More than 100 bodies were pulled from the rubble of homes throughout the coastal enclave during the truce on July 26, the 19th day of the conflict, medics said.
Women in Beit Hanoun wailed as medics pulled three dead relatives from a home struck overnight by an Israeli air strike. Near Khan Younis, 18 members of a family died from tank shelling shortly before the truce began, the Gaza Health Ministry said.
Israel's military pledged to hold fire for 12 hours from 8 a.m. (0500 GMT) but press on searching for tunnels used by militants. The Islamist group Hamas, which dominates Gaza, said all Palestinian factions would abide by the brief truce.
Kerry has been spearheading international efforts to end 19 days of conflict in which 940 Palestinians, many of them civilians, have been killed. The diplomatic push was to continue on July 26 in Paris.
Israel said two more of its soldiers were killed in pre-truce fighting Gaza, bringing the army death toll to 37 as troops battled militants in tiny Mediterranean enclave that is home to 1.8 million Palestinians. Three Israeli citizens have also been killed by rockets fired from Gaza.
Residents of Beit Hanoun in the northern Gaza strip walked through destroyed streets lined with damaged houses and entire buildings reduced to rubble. Some who had not seen each other for days embraced as they surveyed the wreckage around them.
"We lived through a night of horror. The shelling was all around our house," said Hanan al-Zaanin, standing with four of her children outside their home in Beit Hanoun, an area which has seen fierce fighting.
Many of Beit Hanoun's 30,000 residents had fled the area. "We hope the calm lasts and they find a solution so fighting ends. We are afraid for our children's safety," she said, adding she will not leave her home. "There is no place to go."
Israeli tanks stood by as people searched through the debris for their belongings, packing whatever they could, blankets, furniture and clothes in to taxis, trucks, rickshaws, and donkey carts before fleeing the town.

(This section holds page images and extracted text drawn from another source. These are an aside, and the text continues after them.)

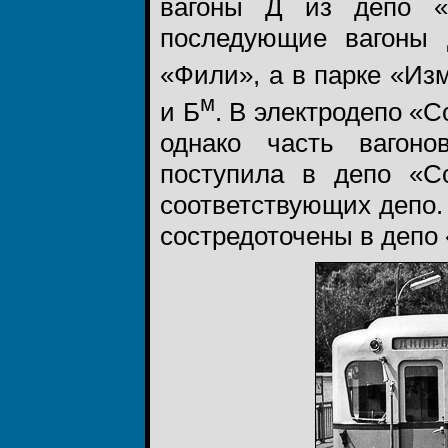
вагоны Д из депо «
последующие вагоны 
«Фили», а в парке «Из
м
и Б
. В электродепо «С
однако часть вагон
поступила в депо «С
соответствующих депо. 
состредоточены в депо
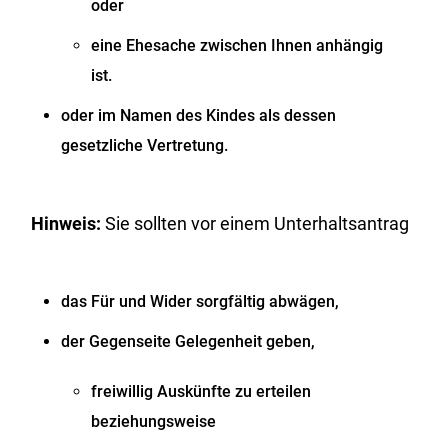
oder
eine Ehesache zwischen Ihnen anhängig
ist.
oder im Namen des Kindes als dessen
gesetzliche Vertretung.
Hinweis:
Sie sollten vor einem Unterhaltsantrag
das Für und Wider sorgfältig abwägen,
der Gegenseite Gelegenheit geben,
freiwillig Auskünfte zu erteilen
beziehungsweise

Fighting continued until the truce took hold. Militants fired a barrage of rockets out of Gaza, triggering sirens across much of southern and central Israel. No injuries were reported and the Iron Dome interceptor system shot down some missiles.
Minutes after the truce began, many Gaza residents rushed out of their homes and lined up outside banks to withdraw cash so they could stock up on supplies.
Israel, which began its offensive on July 8, on July 25 rejected international proposals for an extended ceasefire, a government source said. But Kerry said in Cairo that no formal proposals had yet been put forward.
He said there were still disagreements on the terminology, but he was confident there was a framework that would ultimately succeed and that "serious progress" had been made, although there was more work to do.
Israel's and Hamas's positions are still far apart.
Hamas wants an end to an Israeli-Egyptian blockade of Gaza before agreeing to halt hostilities. Israeli officials said any ceasefire must allow the military to carry on hunting down Hamas's tunnel network that criss-crosses the Gaza border.
Israel says some of the tunnels reach into Israel and are meant to carry out attack on Israelis. Other underground passages serve as weapon caches and Hamas bunkers.
The Gaza turmoil has stoked tensions in east Jerusalem and the occupied West Bank, some of which U.S.-backed Palestinian President Mahmoud Abbas governs in uneasy coordination with Israel.
Medics said eight Palestinians were killed in incidents near the cities of Nablus and Hebron on Friday, including one shooting that witnesses blamed on an apparent Jewish settler.
On July 24 night, 10,000 demonstrators marched in solidarity with Gaza near the Palestinian administrative capital Ramallah, a scale recalling mass revolts of the past.
Protesters surged against an Israeli army checkpoint, throwing rocks and Molotov cocktails, and Palestinian medics said one was shot dead and 200 wounded when troops opened fire.
Abbas's Palestine Liberation Organization called for more demonstrations in the West Bank and said it was at the same time working to secure a cease-fire deal.